**Action item**
Reproduce precisely the lines of the material below from the line containing "27-Aug-24: 260.04 -> 256.05" up to and including its last line. Pictures must not be copied.

**Information shown**

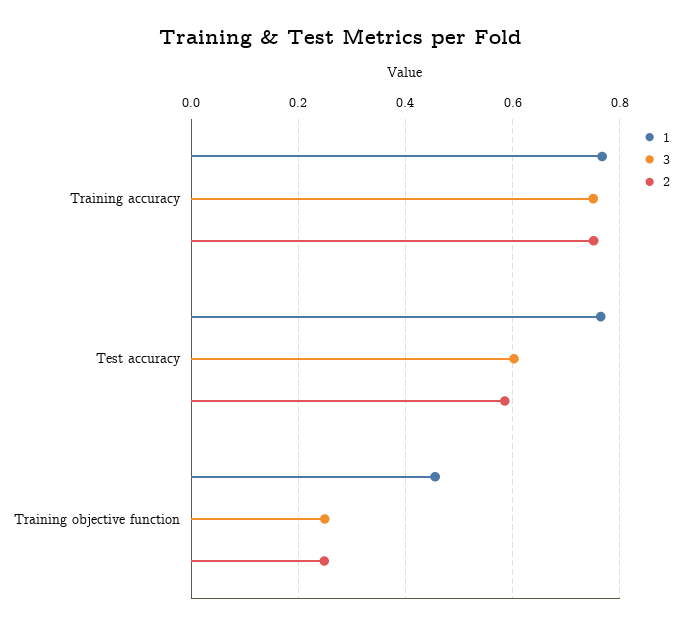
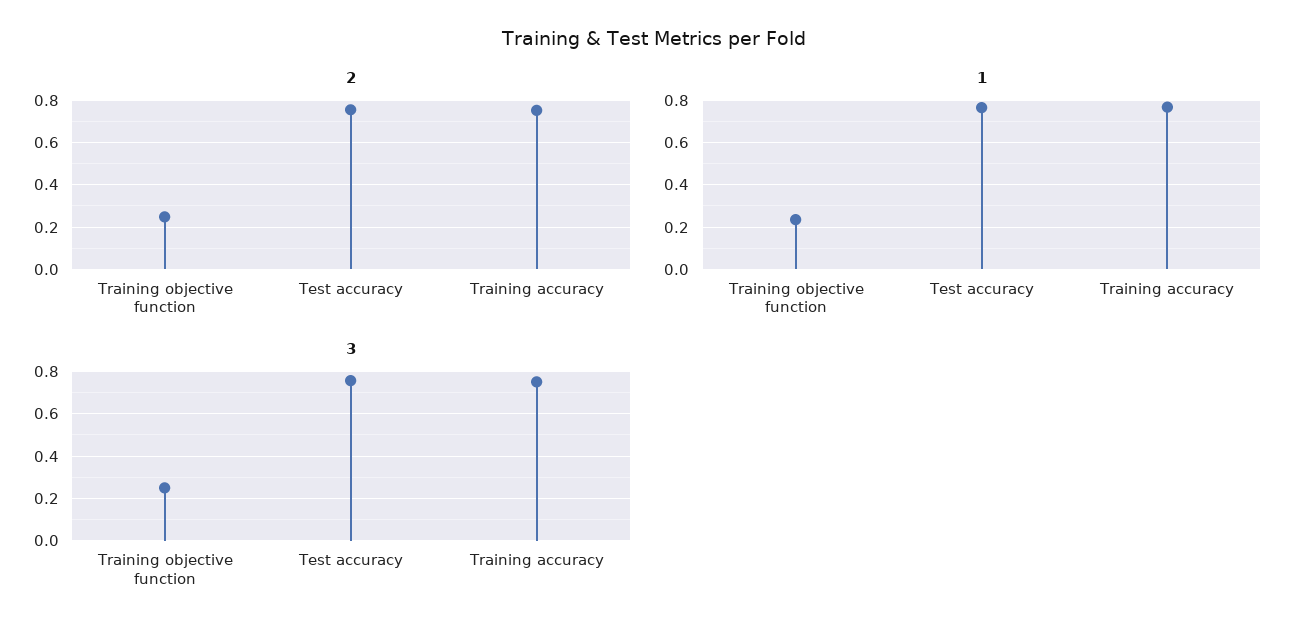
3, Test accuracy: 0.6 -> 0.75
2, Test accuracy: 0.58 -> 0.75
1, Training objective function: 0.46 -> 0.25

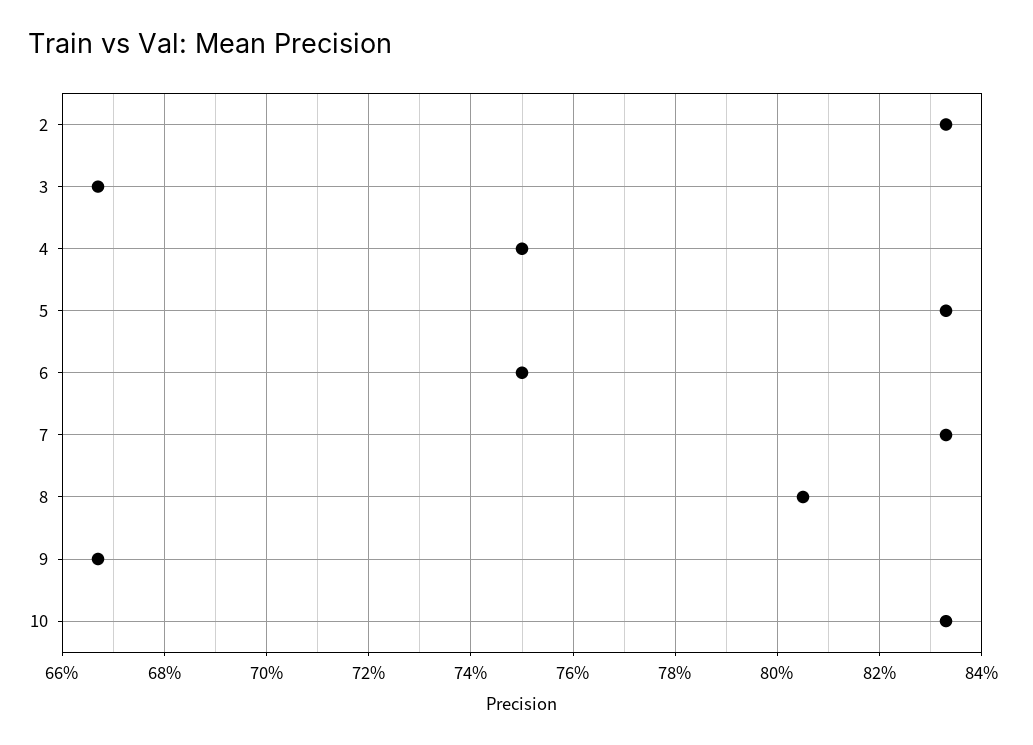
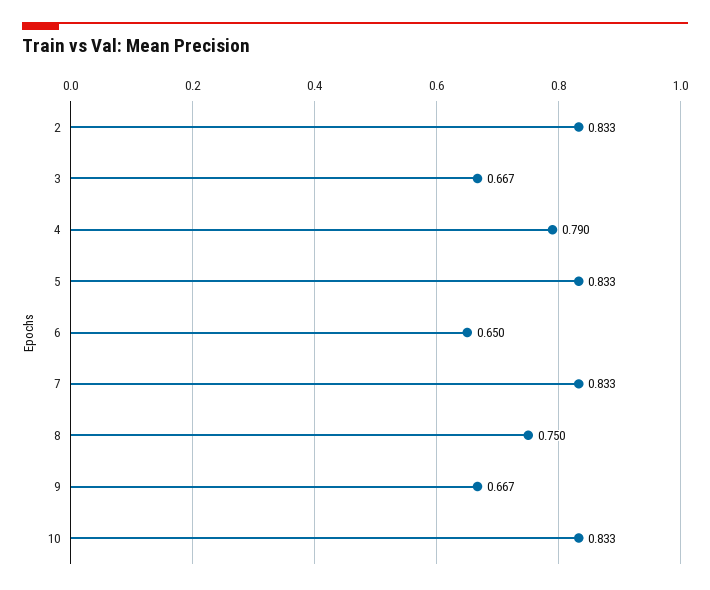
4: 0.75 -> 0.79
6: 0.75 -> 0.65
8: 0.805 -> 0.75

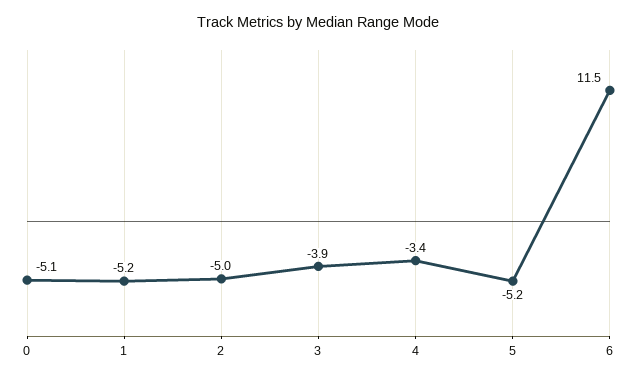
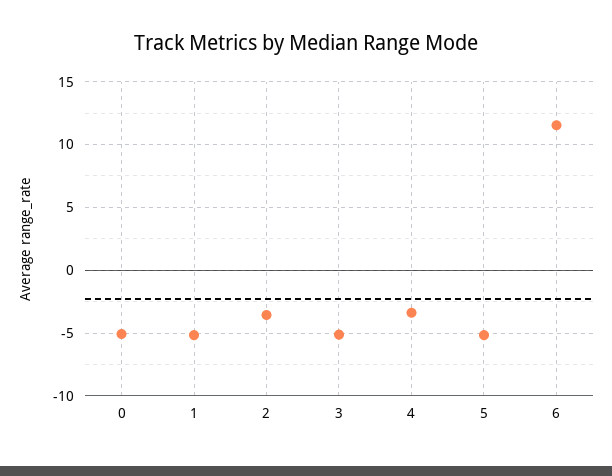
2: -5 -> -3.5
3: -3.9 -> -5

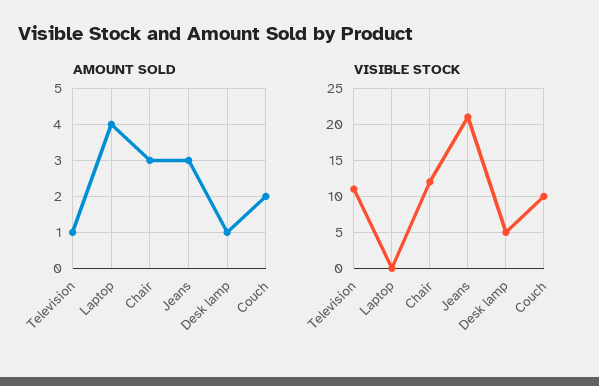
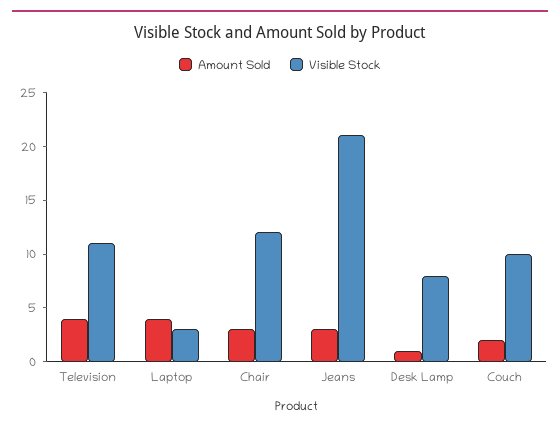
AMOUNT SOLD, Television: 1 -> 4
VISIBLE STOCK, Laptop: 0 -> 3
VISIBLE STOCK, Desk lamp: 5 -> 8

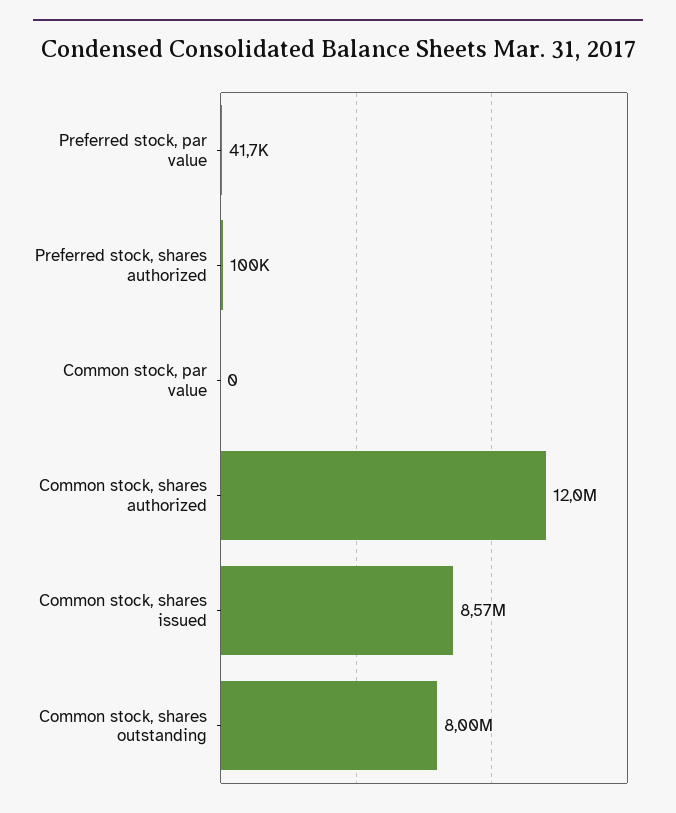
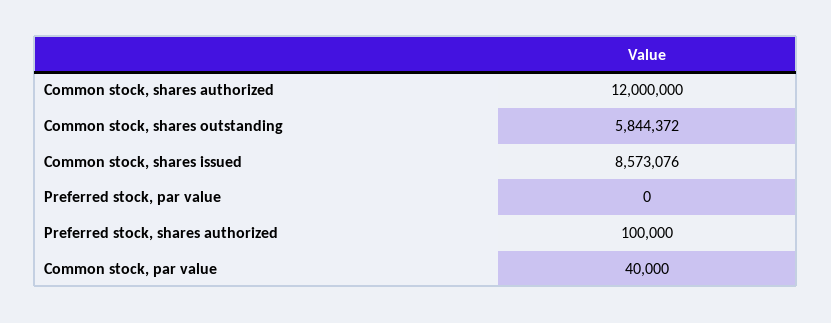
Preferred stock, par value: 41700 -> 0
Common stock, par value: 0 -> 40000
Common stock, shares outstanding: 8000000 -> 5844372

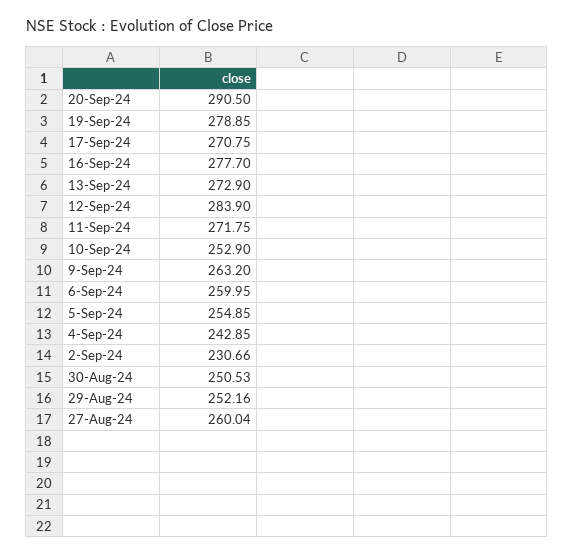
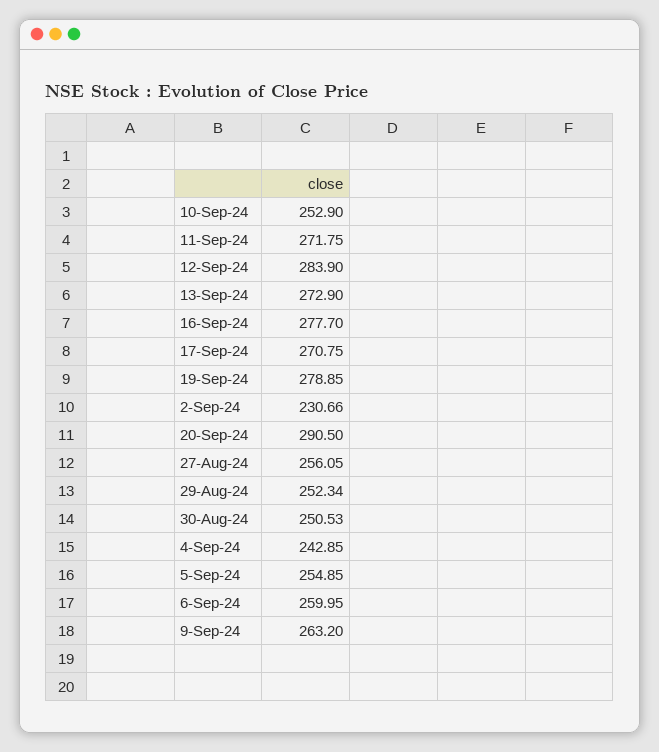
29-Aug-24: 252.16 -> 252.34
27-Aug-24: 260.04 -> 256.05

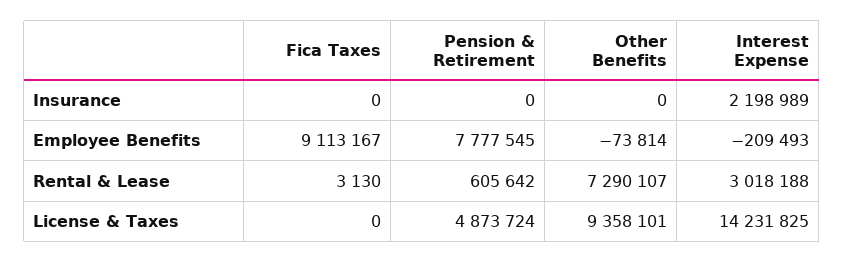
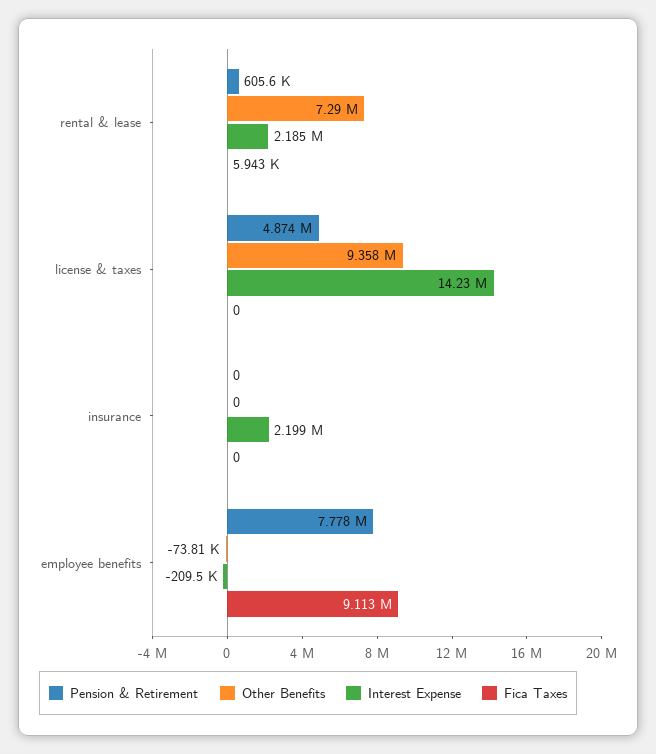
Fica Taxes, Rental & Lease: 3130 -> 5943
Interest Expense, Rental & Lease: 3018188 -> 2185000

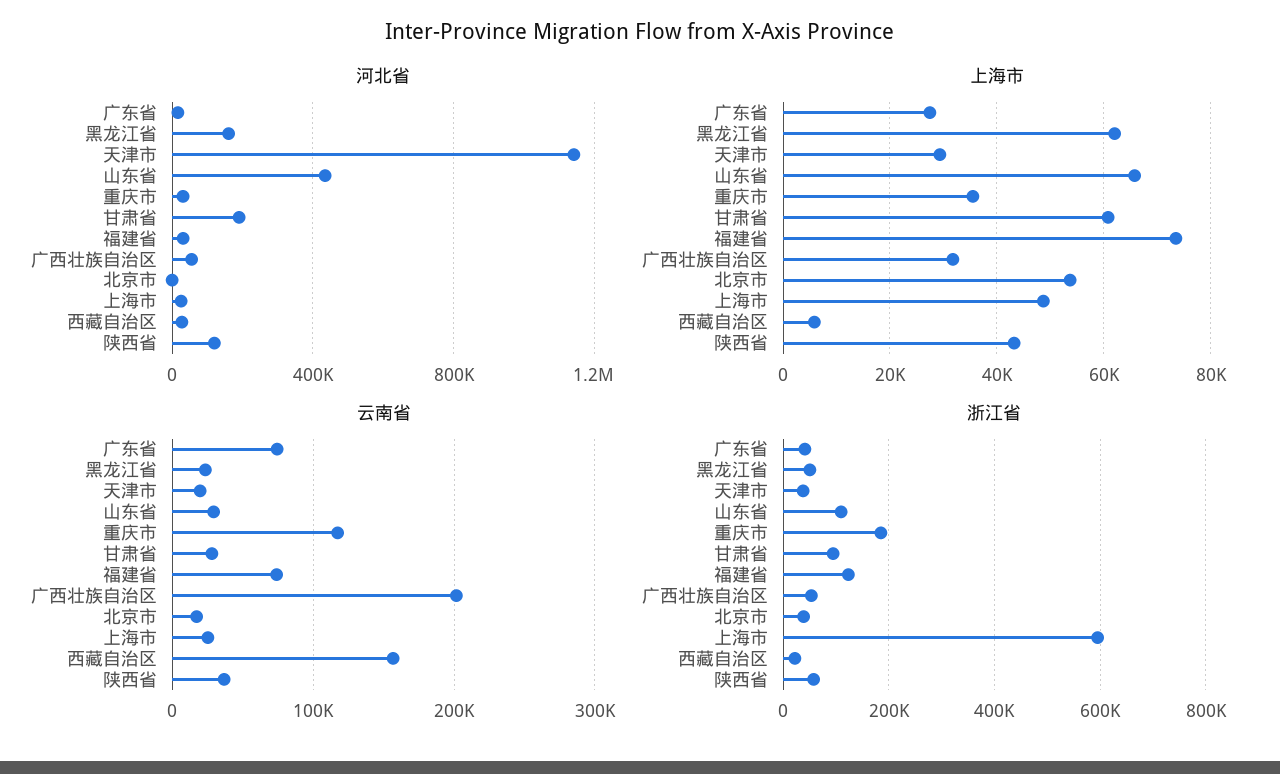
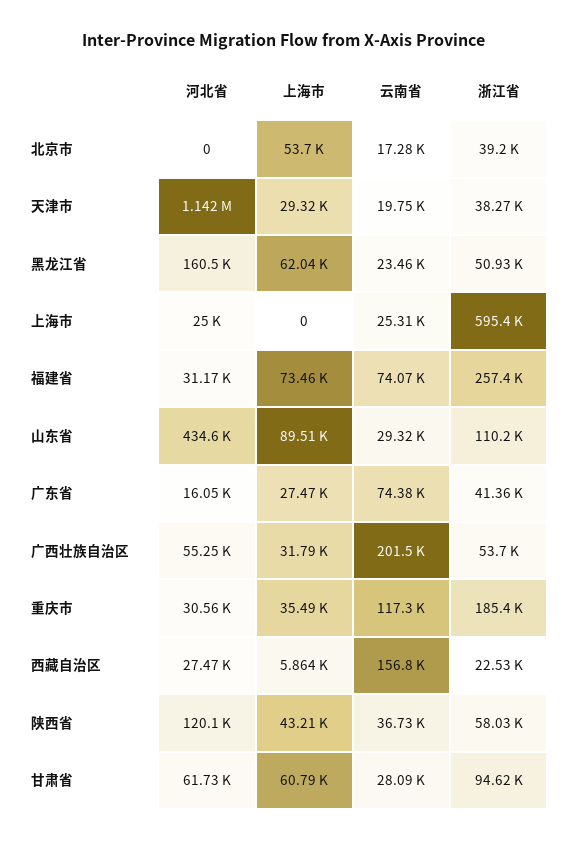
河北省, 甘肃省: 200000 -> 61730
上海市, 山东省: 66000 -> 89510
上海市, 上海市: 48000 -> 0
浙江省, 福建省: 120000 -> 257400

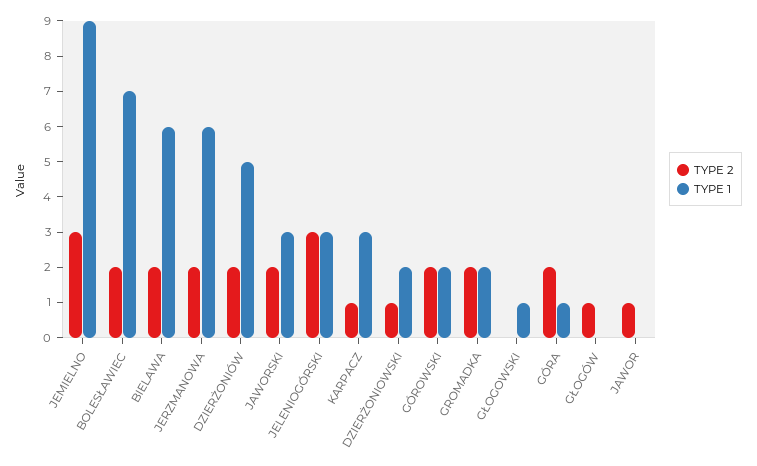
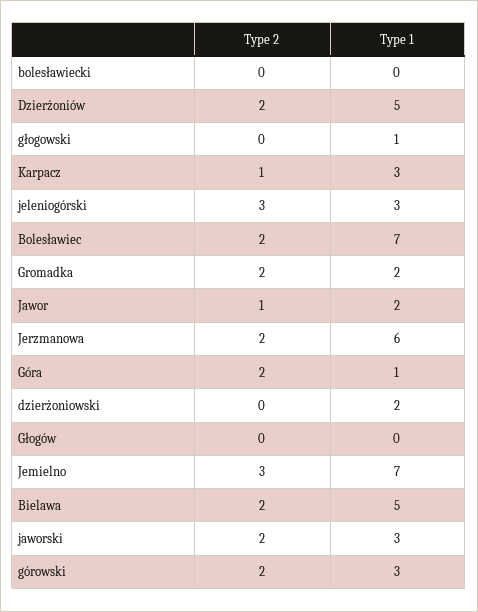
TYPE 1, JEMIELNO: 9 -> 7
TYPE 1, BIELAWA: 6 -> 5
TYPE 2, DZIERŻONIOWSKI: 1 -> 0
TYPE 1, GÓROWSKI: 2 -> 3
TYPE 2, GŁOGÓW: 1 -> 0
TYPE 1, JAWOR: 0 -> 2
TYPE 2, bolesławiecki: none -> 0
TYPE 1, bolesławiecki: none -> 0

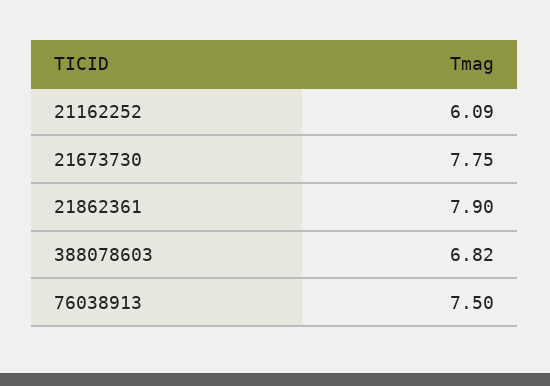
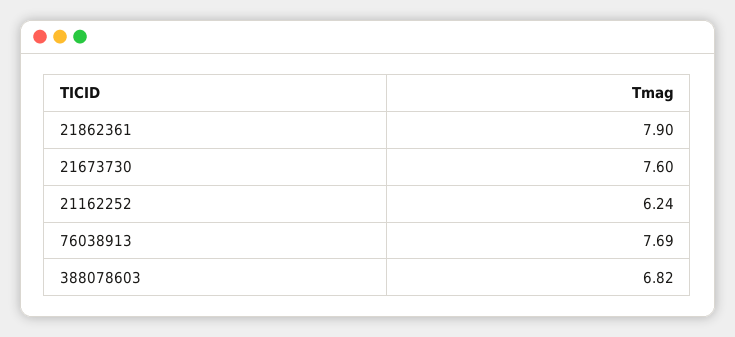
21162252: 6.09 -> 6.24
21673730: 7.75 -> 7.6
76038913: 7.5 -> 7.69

**Answer section**
27-Aug-24: 260.04 -> 256.05

Fica Taxes, Rental & Lease: 3130 -> 5943
Interest Expense, Rental & Lease: 3018188 -> 2185000

河北省, 甘肃省: 200000 -> 61730
上海市, 山东省: 66000 -> 89510
上海市, 上海市: 48000 -> 0
浙江省, 福建省: 120000 -> 257400

TYPE 1, JEMIELNO: 9 -> 7
TYPE 1, BIELAWA: 6 -> 5
TYPE 2, DZIERŻONIOWSKI: 1 -> 0
TYPE 1, GÓROWSKI: 2 -> 3
TYPE 2, GŁOGÓW: 1 -> 0
TYPE 1, JAWOR: 0 -> 2
TYPE 2, bolesławiecki: none -> 0
TYPE 1, bolesławiecki: none -> 0

21162252: 6.09 -> 6.24
21673730: 7.75 -> 7.6
76038913: 7.5 -> 7.69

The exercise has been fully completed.